Марьяна во время своего дежурства наблюдала в бинокль за тем, что делается на станции, – это в одну сторону, и что на реке – в другую. Условия для наблюдений сильно различались: если со стороны станции сторожка была неплохо укрыта разросшимся кустарником, то с реки она просматривалась полностью. Река – приток Ляохэ – была достаточно полноводна, чтобы пропускать маломерные суда, даже небольшие пароходы. В этом Марьяна убедилась уже на третий день, когда мимо пробежал паровой катер с военной командой на борту, что не на шутку её встревожило. И не напрасно.
Раненые уже встали на ноги и начали выходить по нужде. Отхожее место имелось и в сторожке, но казаки не хотели лишний раз смущать молодую женщину и продирались сквозь кусты куда подальше. Вот и напродирались.
Марьяна услышала выстрел и рванулась было к дверям, но Гаврила Устюжанин заступил ей дорогу.
– Бери винтарь, – хрипло сказал он. – Ерошка обосрался. Продадим себя подороже.
Марьяна осторожно выглянула в окно, выходящее на реку. Так и есть! К берегу подходил военный катер, его борта ощетинились ружьями со штыками. На мостике стоял молодой офицер с биноклем.
Что-то заскреблось в наружную дверь. Она приоткрылась, и в щель вполз Ерофей Соломин. Голова его была в крови, живот – в грязи.
Устюжанин за шкирку втащил его внутрь. Первый вопрос был:
– Стрелять сможешь?
– А куды ж я денусь? – неожиданно хохотнул Ерофей. – Поцалуев не дождутся.
– Куда тебя ранили? – спросила Марьяна, клацая затвором карабина и раскладывая поудобней боеприпас.
– Да так, царапнули по башке. Стрелок, видать, так себе. Я же весь на виду сидел. Гляжу: с подберега катер выползает, на малом ходу. Токо успел штаны подтянуть, меня и шваркнуло. Ажно отбросило. Вот и пополз по-пластунски. Они меня больше и не видали.
– Сейчас пристанут – разглядят, – хмыкнул Гаврила.
Он уже сидел у раскрытого окна с винтовкой наизготовку. Стол пододвинул поближе, патроны разложил.
– Не пристанут, – осклабился Ерофей. – Вода ночью спа́ла, а там крути€к открылся, и глина в ём мокра́, склизка́…
– А чё ты лыбишься-то, чё лыбишься? Тут не пристанут, так другое место найдут и от станции прищучат. Бежать-то некуда.
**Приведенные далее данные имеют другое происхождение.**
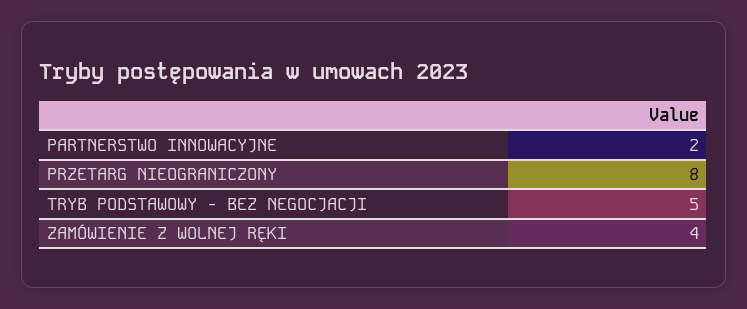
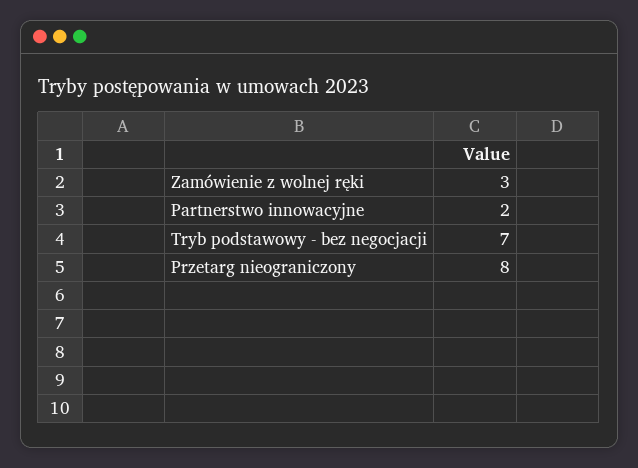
  {
    "PARTNERSTWO INNOWACYJNE": 2,
    "PRZETARG NIEOGRANICZONY": 8,
-   "TRYB PODSTAWOWY - BEZ NEGOCJACJI": 5,
+   "TRYB PODSTAWOWY - BEZ NEGOCJACJI": 7,
-   "ZAMÓWIENIE Z WOLNEJ RĘKI": 4
+   "ZAMÓWIENIE Z WOLNEJ RĘKI": 3
  }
Да и не с нашими ногами шкандылять. Готовься, Ероха, к последнему бою. Надевай чистое…
Гаврила не успел договорить. Послышалась гортанная команда, и залп десятка (а может, и больше) ружей разнёс в щепки дверь сторожки. Марьяна едва успела отпрыгнуть в угол и затаиться, присев на корточки. Ерофей лежал как раз напротив двери, и приподнимись он чуть выше, уже истекал бы кровью. Гаврила был в стороне, его не зацепило.
– Сходню бросают, – негромко молвил он, осторожно глянув из-за косяка окна. – Командуй, Марьяна.
– А чего мне вами командовать? Заряжайте для меня винтари, а я постараюсь не мазать.
Этот бой был, наверное, самым коротким. По крайней мере, в Русско-японской войне. И, конечно же, не остался в анналах истории. Но так случается очень часто, практически чуть ли не всегда.
Едва первый солдат ступил на сходни, переброшенные на берег с борта катера, как щёлкнул выстрел, и сходни опустели. Марьяна прицелилась в офицера на мостике, но тот, словно учуяв угрозу, сбежал по трапу на палубу, да так резво, что девушка не успела поймать его на мушку. А он уже раздавал команды.
Прозвучала длинная тирада по-японски, после которой на мостки выскочили один за другим сначала двое, потом ещё пара, и ещё…
Раненый в плечо Ерофей не успевал перезаряжать однозарядные карабины, а Гаврила сам стрелял, поэтому больше семи человек отправить в реку им не удалось. Солдаты ворвались в сторожку, в одно мгновение закололи штыками беспомощных казаков и обратились было к Марьяне, однако резкий командирский голос остановил их, хотя штыки в форме длинного ножа остались направленными в её грудь и живот.